None of those four things are architectural. They’re operational habits that have compounded. That’s the actual moat.
What I worked on
I won’t overstate my footprint. In three years I contributed to improvements around performance, reliability, and observability — mostly backend, mostly in areas where my prior experience with high-throughput PHP and MySQL transferred cleanly. I shipped smaller infrastructure-adjacent changes, participated in architectural reviews for systems bigger than my individual authorship, and contributed to standards work that rolled out across the engineering org.
Two patterns from that time that I’ll carry forever:
1. Architecture reviews as organisational glue. Wikimedia runs a structured architecture-review process. A proposal gets written, circulated, discussed, revised, and eventually approved. The review is slow — sometimes weeks — and the slowness is the feature. It forces proposals to mature, and it gives many contributors (not just staff engineers) a voice on the direction. At smaller companies I’ve seen similar attempts rot into rubber-stamping. At Wikimedia it worked because the culture expected real engagement. That’s the missing piece most design-review cultures lack.
2. Treating volunteer contributors as first-class engineers. Wikimedia’s codebase has a volunteer contributor base that dwarfs the paid staff. Every design decision, every API change, every code pattern has to be legible and welcoming to people who don’t have standups with you. This is a ridiculously healthy constraint on engineering decisions. Most of the pathologies of internal-only codebases — clever in-jokes, unwritten conventions, magical abstractions — don’t survive when the audience is the entire world.
What this taught me about scale
Going in, I thought “Wikipedia scale” meant the hard problem was the traffic volume. It isn’t.
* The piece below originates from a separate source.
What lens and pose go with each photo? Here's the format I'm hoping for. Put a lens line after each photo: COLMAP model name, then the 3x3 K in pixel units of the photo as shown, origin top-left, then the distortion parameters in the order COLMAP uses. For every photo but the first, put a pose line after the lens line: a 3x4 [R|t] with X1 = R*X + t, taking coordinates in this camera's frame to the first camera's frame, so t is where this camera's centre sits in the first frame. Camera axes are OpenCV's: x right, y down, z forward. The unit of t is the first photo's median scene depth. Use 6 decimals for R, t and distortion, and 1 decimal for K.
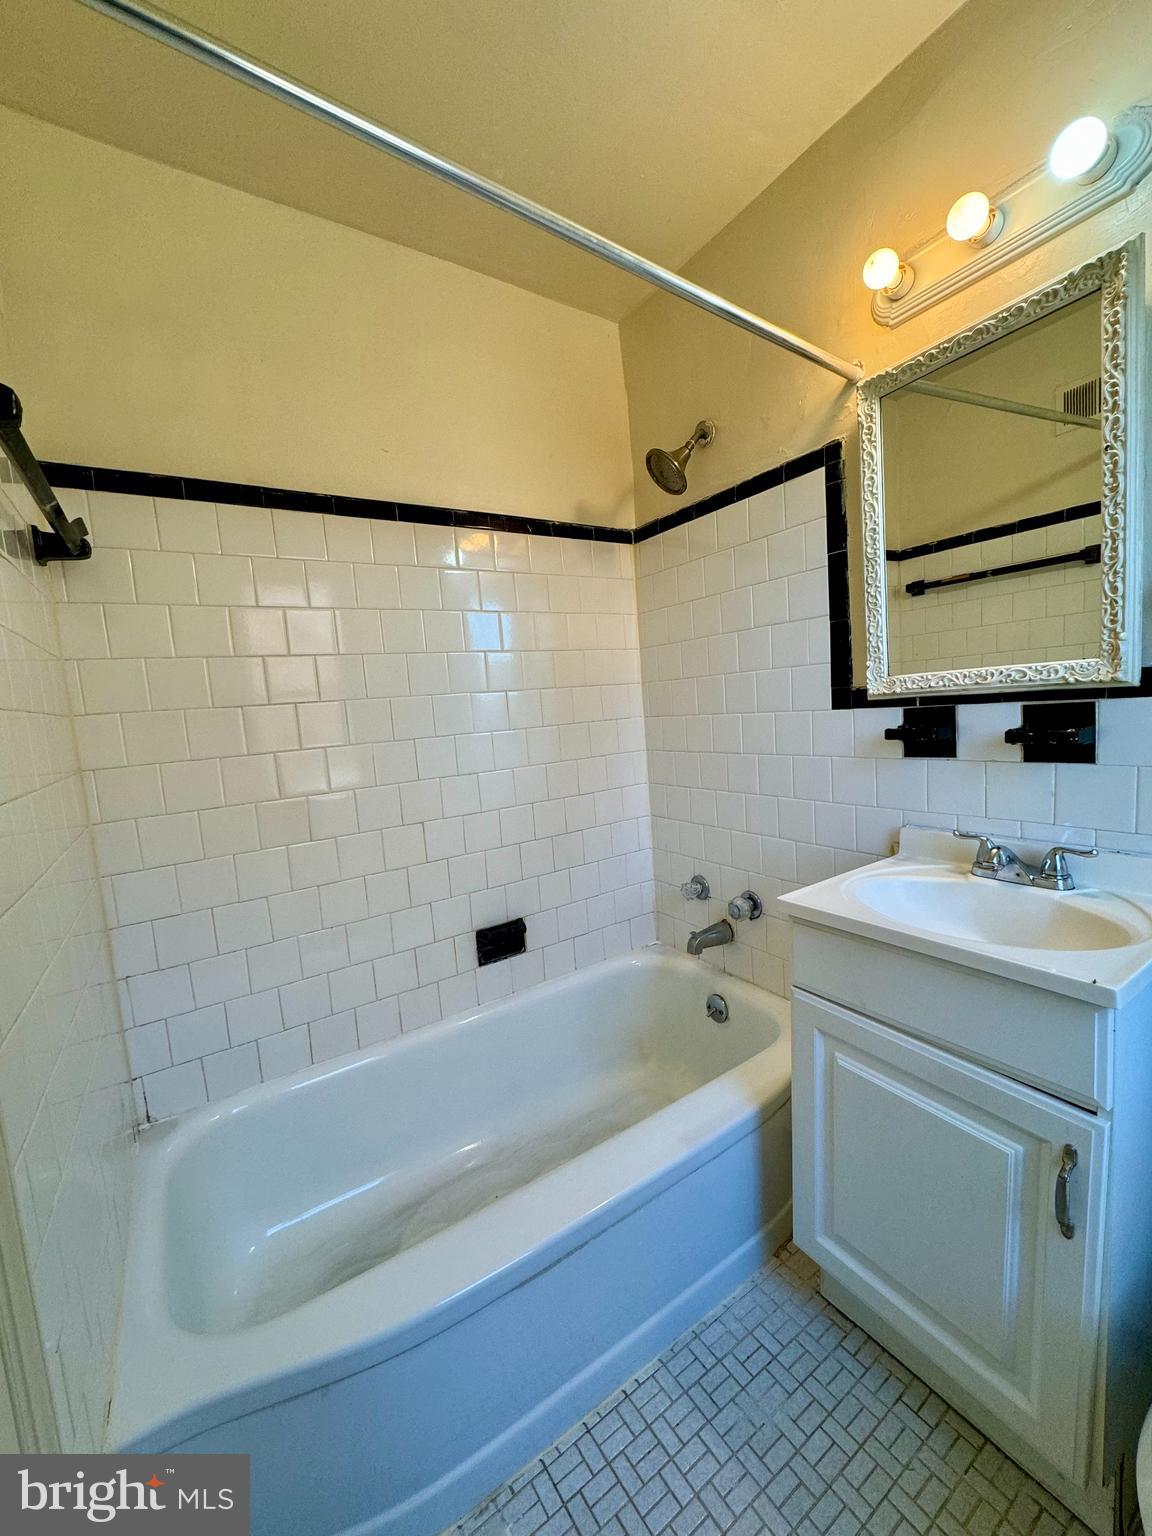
lens RADIAL K [[613.2, 0, 576.0], [0, 613.2, 768.0], [0, 0, 1]] dist [0.000464, 0.000830]
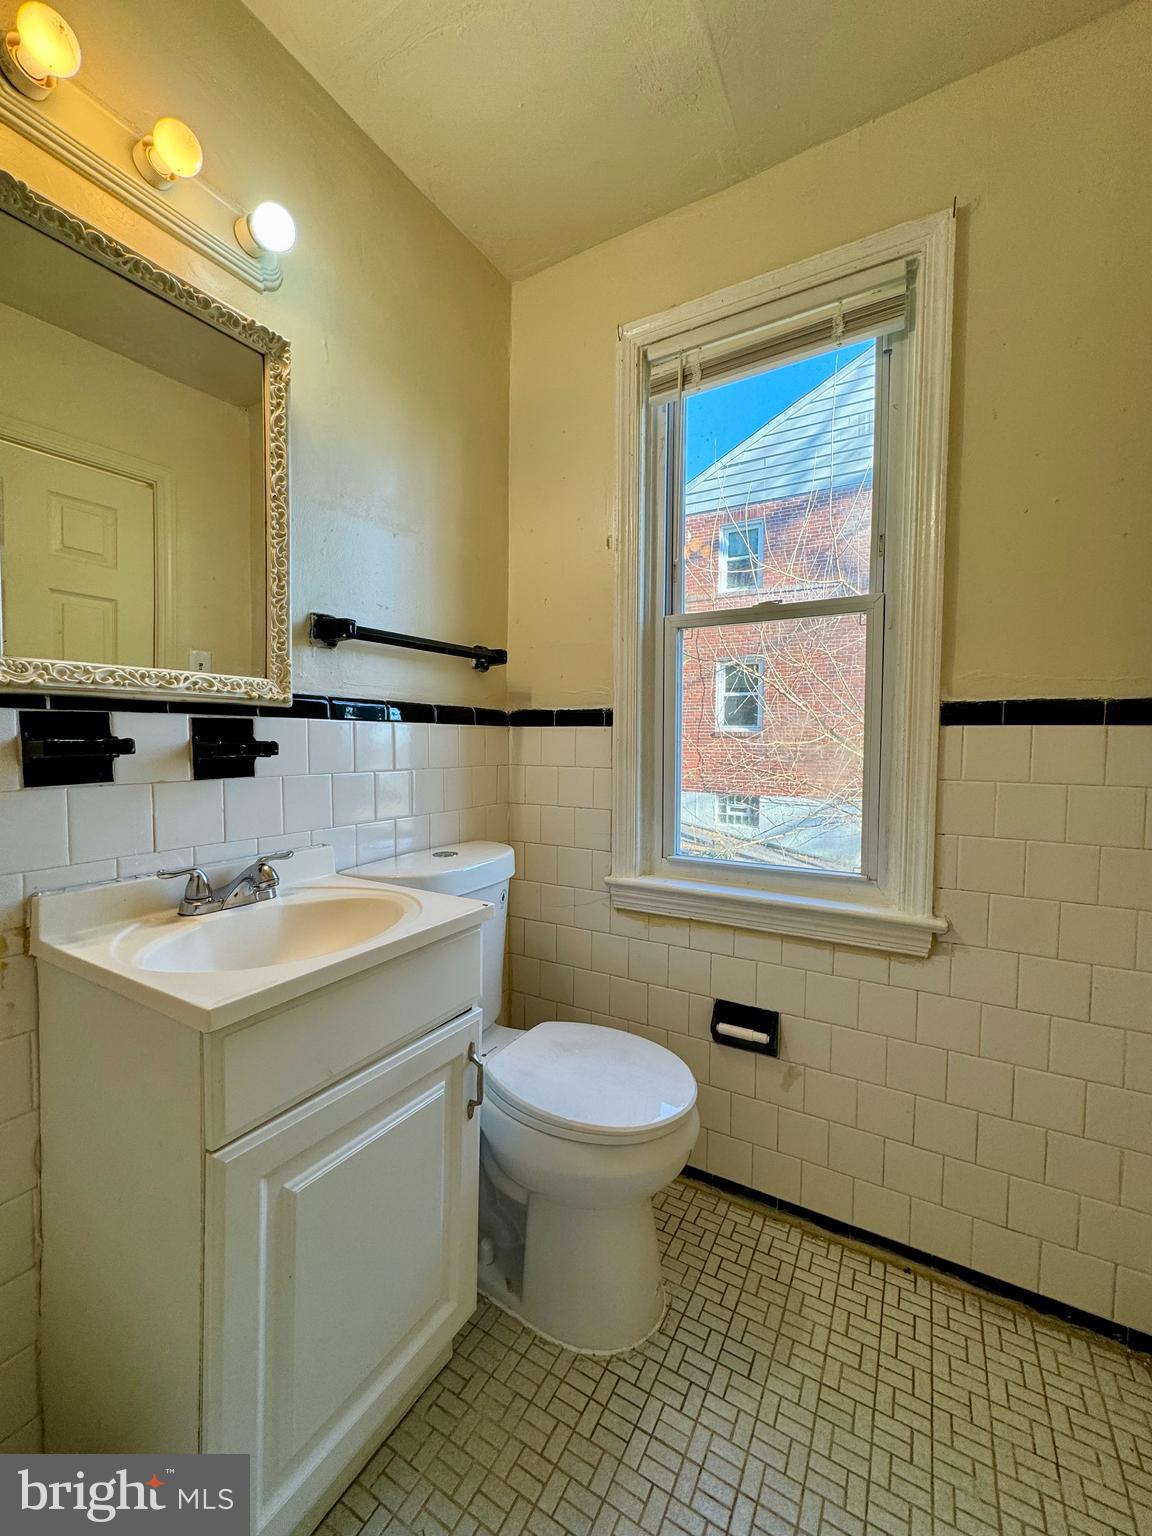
lens RADIAL K [[613.2, 0, 576.0], [0, 613.2, 768.0], [0, 0, 1]] dist [0.000464, 0.000830]
pose [[-0.443870, 0.025205, 0.895737, -0.364504], [0.113821, 0.993094, 0.028458, 0.011640], [-0.888833, 0.114585, -0.443673, 0.976057]]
The hard problem is the half-million people who edit the content, the twenty-year-accumulated content graph itself, and the operational discipline required to let all of that keep working while still shipping features.
The traffic is served by Varnish. That part is solved.
The editing experience, the content workflow, the multi-lingual routing, the abuse-prevention system, the community tools, the deprecation handling, the API contract with hundreds of third-party tools — those are the problems that consume engineering attention. And none of them are made easier by ditching the boring-PHP codebase. They’d be made worse, because you’d lose the accumulated wisdom along with the codebase.
Why I left (and what I took)
I left Wikimedia in April 2025 to do more hands-on work on AI-assisted engineering and local-first agent systems — which, in a twist I appreciate, is the exact kind of boring-discipline problem Wikimedia trained me to think about well. An agent control plane (Fulcrum) is not a glamorous system architecturally. It’s a state machine, a log, a memory layer, and an orchestrator. It’s going to get interesting the way Wikipedia’s stack is interesting: in the operational discipline, not the architecture.
The biggest thing I took from Wikimedia is a conviction that most “boring” systems are boring because someone earned the boredom. Someone spent years paying down the interesting parts. Someone wrote the runbook. Someone argued for the slow architecture review.
If I could give one piece of advice to every engineer I work with for the rest of my career: be suspicious of exciting systems. Ask who’s paying for the excitement. Usually, it’s the on-call rotation, and it’s going to catch up.